From the entries below, extract every line that includes the word "camera".

DATA PROVIDED Block Start

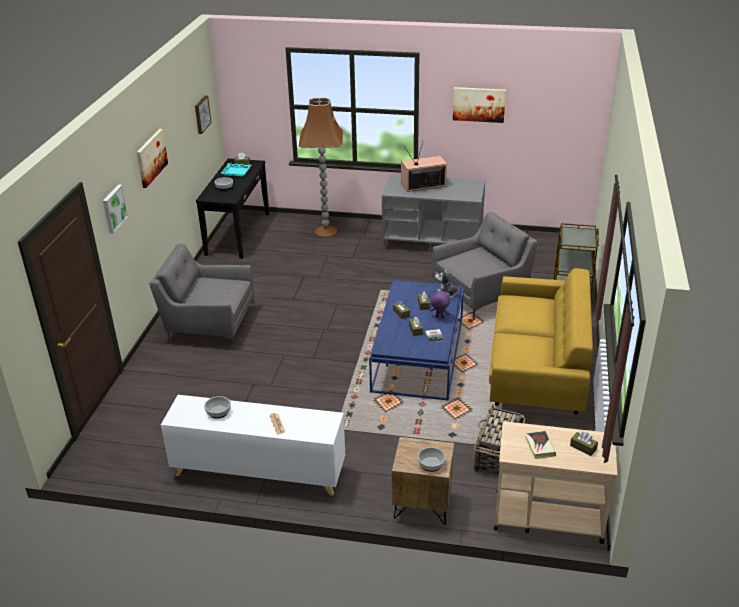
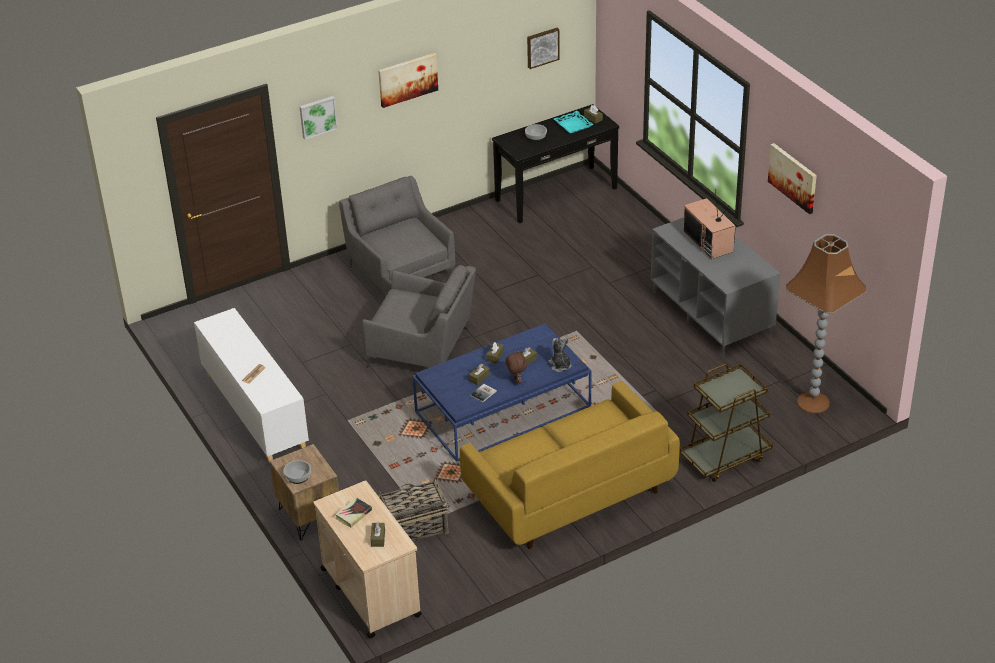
camera: 50 degrees right, 5 degrees up
(218, 411) = (236, 338): bowl -> none
(326, 231) = (634, 240): brown floor lamp -> brown floor lamp (814, 402)
(423, 185) = (709, 241): television -> television turned 150 degrees counterclockwise
(439, 317) = (516, 381): purple plush toy -> brown plush toy
(481, 293) = (654, 395): grey armchair -> grey armchair (423, 349)

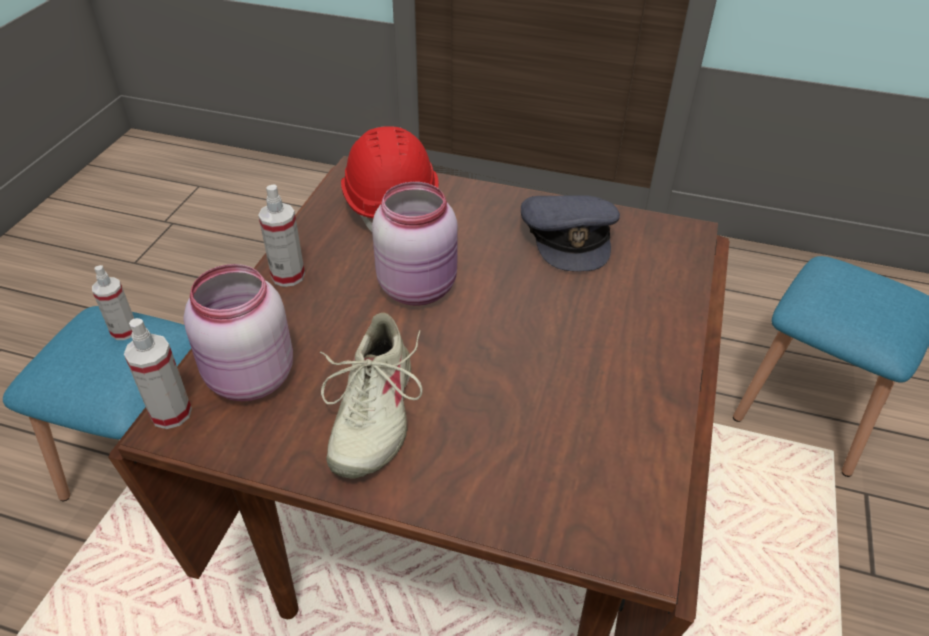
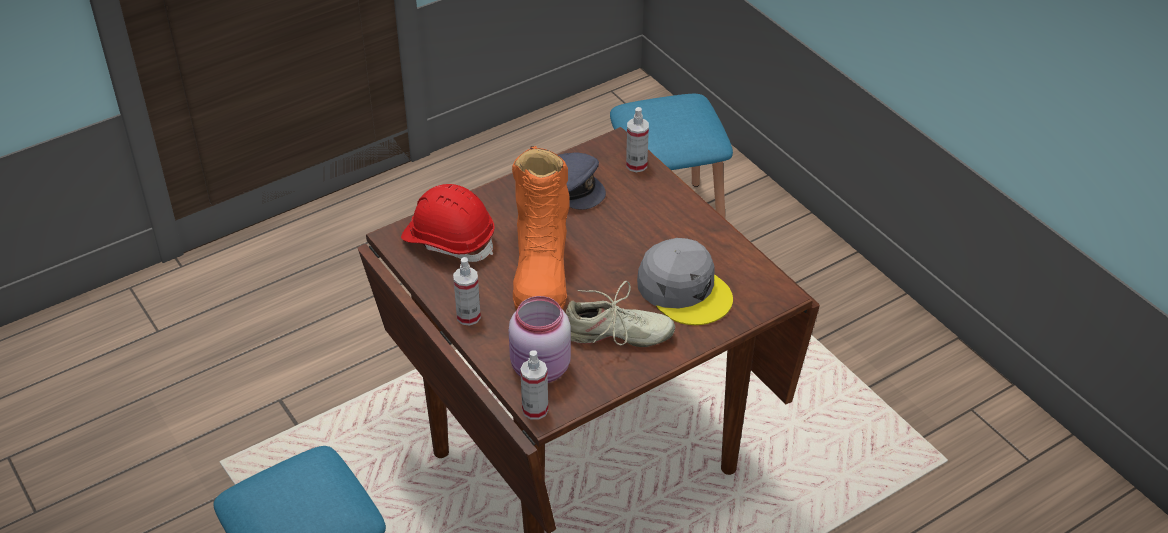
camera: 50 degrees left, 0 degrees up
(124, 331) = (289, 480): spray bottle -> spray bottle (636, 165)
(372, 414) = (617, 335): beige shoe -> beige shoe turned 45 degrees counterclockwise
(419, 287) = (541, 269): pink jar -> orange boot
(524, 432) = (684, 290): none -> grey cap

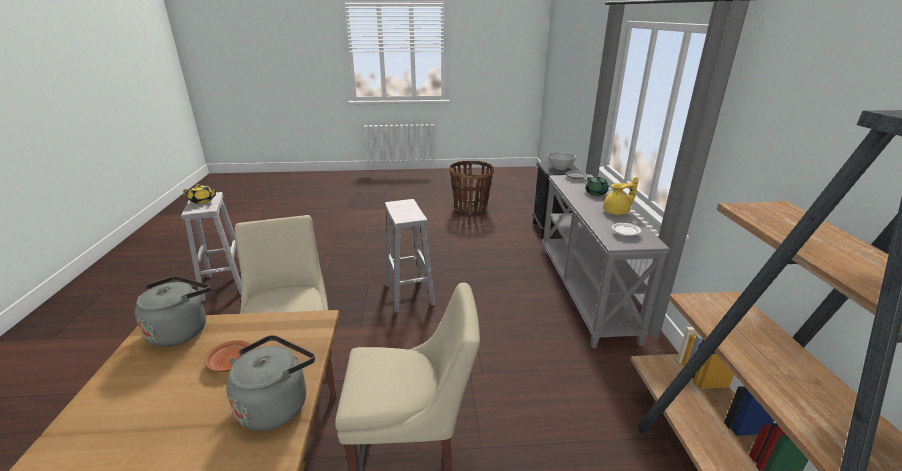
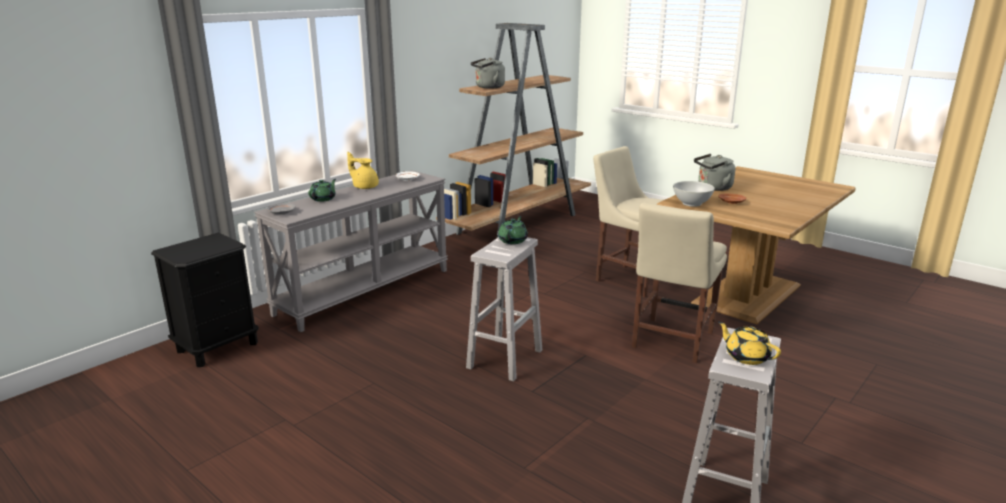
camera: 135 degrees left, 5 degrees down
(181, 330) = (762, 220): grey kettle -> grey kettle (488, 87)
(408, 215) = (513, 240): none -> green teapot
(470, 208) = (178, 445): basket -> none
(560, 167) = (202, 246): white bowl -> white bowl (692, 203)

DATA PROVIDED Block End

*EXERCISE SOLUTION:*
camera: 50 degrees right, 5 degrees up
camera: 50 degrees left, 0 degrees up
camera: 135 degrees left, 5 degrees down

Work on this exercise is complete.